Data for this exercise ->
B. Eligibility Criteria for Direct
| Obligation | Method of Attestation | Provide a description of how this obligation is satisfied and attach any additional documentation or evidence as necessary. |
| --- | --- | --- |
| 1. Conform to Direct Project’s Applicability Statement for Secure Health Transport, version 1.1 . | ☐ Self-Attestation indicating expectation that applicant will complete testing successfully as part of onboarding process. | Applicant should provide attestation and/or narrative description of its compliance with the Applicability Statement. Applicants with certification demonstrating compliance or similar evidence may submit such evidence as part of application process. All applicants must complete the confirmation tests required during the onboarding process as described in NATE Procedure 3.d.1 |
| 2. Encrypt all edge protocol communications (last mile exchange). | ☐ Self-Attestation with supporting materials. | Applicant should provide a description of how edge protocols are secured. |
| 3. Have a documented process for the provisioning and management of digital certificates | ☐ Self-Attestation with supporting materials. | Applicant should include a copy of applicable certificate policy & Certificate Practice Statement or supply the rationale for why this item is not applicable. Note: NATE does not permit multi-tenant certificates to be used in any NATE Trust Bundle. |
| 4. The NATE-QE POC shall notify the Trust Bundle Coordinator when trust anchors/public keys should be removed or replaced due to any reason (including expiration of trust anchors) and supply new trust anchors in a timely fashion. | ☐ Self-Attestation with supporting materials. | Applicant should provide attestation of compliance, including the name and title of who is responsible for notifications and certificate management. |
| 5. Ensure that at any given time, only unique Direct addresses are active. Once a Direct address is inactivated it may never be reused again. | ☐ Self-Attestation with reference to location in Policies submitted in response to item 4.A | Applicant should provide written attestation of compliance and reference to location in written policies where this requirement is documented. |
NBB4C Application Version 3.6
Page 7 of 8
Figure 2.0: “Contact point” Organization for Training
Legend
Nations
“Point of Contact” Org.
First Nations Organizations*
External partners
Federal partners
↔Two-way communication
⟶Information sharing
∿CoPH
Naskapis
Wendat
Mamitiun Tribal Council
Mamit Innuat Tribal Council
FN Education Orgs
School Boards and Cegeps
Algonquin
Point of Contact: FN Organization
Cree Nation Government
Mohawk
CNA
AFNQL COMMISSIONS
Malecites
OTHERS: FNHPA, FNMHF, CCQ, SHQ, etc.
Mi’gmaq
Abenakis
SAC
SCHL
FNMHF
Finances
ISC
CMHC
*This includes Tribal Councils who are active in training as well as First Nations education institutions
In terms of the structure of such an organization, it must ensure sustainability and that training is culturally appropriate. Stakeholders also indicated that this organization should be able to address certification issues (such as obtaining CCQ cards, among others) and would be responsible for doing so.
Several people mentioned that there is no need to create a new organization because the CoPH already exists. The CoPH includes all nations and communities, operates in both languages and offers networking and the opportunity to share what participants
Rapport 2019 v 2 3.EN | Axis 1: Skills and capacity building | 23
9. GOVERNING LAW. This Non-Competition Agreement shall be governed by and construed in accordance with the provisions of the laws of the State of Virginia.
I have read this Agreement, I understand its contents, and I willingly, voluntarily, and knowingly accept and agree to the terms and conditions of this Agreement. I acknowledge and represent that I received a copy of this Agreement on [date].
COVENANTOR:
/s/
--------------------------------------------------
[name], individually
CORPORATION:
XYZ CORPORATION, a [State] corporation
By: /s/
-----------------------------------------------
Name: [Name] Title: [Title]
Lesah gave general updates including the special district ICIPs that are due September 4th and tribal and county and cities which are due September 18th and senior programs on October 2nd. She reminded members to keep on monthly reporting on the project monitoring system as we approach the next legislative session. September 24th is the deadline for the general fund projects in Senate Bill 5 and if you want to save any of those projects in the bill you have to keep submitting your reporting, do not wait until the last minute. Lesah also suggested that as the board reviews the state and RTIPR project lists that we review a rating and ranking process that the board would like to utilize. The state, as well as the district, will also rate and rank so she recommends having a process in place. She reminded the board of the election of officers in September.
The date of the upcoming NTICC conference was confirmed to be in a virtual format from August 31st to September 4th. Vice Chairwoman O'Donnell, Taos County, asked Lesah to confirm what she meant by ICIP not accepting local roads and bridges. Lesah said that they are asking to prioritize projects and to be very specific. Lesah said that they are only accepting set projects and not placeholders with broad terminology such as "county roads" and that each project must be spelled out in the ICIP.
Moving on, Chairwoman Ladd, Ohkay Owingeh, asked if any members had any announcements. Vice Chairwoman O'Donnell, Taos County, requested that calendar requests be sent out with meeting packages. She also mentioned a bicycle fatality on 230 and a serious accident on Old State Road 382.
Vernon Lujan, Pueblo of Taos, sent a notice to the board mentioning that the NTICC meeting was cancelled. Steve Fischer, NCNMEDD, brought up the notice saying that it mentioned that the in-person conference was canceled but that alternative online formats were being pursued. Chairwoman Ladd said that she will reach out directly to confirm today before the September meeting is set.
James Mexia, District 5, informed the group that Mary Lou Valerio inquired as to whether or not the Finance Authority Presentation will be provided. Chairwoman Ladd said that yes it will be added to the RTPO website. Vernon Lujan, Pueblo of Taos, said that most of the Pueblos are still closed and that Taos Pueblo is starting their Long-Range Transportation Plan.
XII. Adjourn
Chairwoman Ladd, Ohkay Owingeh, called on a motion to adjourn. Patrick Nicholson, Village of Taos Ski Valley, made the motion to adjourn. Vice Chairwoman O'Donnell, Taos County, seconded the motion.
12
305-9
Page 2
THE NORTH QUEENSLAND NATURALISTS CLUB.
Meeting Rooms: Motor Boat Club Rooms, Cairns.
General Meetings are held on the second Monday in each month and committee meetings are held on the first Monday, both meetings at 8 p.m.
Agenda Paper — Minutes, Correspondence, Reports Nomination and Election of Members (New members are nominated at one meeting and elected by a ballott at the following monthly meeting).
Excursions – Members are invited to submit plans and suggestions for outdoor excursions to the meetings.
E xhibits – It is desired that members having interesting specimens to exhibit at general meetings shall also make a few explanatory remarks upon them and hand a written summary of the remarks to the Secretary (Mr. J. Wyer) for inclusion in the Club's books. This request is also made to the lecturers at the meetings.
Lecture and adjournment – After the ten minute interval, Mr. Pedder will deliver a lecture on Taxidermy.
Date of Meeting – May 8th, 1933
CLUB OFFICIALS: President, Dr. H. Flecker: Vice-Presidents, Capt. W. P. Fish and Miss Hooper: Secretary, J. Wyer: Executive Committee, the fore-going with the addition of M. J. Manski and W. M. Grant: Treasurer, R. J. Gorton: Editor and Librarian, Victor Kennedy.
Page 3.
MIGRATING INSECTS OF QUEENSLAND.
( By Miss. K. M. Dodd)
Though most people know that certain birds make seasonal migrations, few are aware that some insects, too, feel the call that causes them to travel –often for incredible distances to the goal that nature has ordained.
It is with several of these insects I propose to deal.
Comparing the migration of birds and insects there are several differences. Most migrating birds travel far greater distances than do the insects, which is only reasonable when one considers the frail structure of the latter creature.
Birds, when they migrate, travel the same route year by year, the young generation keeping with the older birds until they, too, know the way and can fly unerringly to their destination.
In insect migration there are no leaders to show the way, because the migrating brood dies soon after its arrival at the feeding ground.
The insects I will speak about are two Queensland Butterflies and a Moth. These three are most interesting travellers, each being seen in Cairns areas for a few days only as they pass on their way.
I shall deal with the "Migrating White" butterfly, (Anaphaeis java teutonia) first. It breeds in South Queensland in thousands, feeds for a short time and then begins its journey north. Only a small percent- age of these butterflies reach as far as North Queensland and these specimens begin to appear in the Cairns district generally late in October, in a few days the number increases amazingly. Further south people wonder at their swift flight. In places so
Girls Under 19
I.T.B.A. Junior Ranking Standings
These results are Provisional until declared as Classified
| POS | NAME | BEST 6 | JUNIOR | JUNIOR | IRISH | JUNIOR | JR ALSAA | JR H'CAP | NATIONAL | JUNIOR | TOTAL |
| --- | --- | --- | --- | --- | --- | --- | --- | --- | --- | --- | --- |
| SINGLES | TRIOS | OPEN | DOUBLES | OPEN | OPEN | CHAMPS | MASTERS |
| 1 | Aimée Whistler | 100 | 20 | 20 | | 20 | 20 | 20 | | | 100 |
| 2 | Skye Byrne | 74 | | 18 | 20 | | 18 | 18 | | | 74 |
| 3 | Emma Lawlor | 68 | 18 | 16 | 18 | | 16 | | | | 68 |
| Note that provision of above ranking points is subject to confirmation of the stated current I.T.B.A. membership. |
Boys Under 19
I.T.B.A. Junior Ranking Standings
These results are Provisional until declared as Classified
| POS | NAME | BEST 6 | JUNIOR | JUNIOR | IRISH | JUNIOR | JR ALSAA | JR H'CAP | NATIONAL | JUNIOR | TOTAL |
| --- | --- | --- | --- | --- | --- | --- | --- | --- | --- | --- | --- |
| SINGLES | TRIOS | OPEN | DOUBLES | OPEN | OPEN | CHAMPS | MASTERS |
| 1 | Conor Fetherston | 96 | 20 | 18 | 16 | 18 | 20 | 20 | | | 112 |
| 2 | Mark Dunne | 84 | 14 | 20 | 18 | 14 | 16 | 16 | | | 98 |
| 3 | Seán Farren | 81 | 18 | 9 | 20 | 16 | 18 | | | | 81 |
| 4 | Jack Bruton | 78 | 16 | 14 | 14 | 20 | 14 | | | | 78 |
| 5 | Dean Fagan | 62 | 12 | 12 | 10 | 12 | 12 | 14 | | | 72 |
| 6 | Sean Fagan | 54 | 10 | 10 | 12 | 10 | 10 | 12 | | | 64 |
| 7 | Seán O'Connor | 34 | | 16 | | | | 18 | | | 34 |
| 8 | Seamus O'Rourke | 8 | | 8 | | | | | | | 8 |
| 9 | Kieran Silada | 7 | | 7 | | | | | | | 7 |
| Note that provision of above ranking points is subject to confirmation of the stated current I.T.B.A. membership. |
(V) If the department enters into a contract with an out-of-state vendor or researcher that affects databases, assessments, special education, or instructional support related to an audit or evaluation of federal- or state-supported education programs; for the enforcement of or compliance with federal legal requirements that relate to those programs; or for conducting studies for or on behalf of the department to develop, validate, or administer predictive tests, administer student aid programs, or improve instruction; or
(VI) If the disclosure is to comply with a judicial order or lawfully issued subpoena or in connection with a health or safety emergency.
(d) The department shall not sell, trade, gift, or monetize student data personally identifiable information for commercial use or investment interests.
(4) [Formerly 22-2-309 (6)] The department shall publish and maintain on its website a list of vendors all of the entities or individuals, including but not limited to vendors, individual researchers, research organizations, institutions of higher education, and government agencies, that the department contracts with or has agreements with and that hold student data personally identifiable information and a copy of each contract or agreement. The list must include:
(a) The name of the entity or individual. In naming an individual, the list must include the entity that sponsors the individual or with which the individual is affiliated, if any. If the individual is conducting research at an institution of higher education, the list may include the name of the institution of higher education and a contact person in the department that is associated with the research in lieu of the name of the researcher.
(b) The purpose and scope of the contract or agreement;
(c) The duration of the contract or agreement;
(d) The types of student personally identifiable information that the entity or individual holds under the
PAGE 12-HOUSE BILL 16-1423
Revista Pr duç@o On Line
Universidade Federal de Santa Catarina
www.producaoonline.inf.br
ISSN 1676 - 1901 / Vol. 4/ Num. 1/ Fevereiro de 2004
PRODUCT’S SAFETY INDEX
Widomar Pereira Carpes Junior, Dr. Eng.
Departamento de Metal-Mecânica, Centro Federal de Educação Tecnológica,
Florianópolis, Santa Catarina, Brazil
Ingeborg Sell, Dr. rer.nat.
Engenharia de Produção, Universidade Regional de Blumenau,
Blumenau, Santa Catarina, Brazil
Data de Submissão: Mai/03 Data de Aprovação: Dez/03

What you have to do ->
Only the lines above that include the word "Catarina" belong in the answer; copy each one.

Exercise answer ->
Universidade Federal de Santa Catarina
Florianópolis, Santa Catarina, Brazil
Blumenau, Santa Catarina, Brazil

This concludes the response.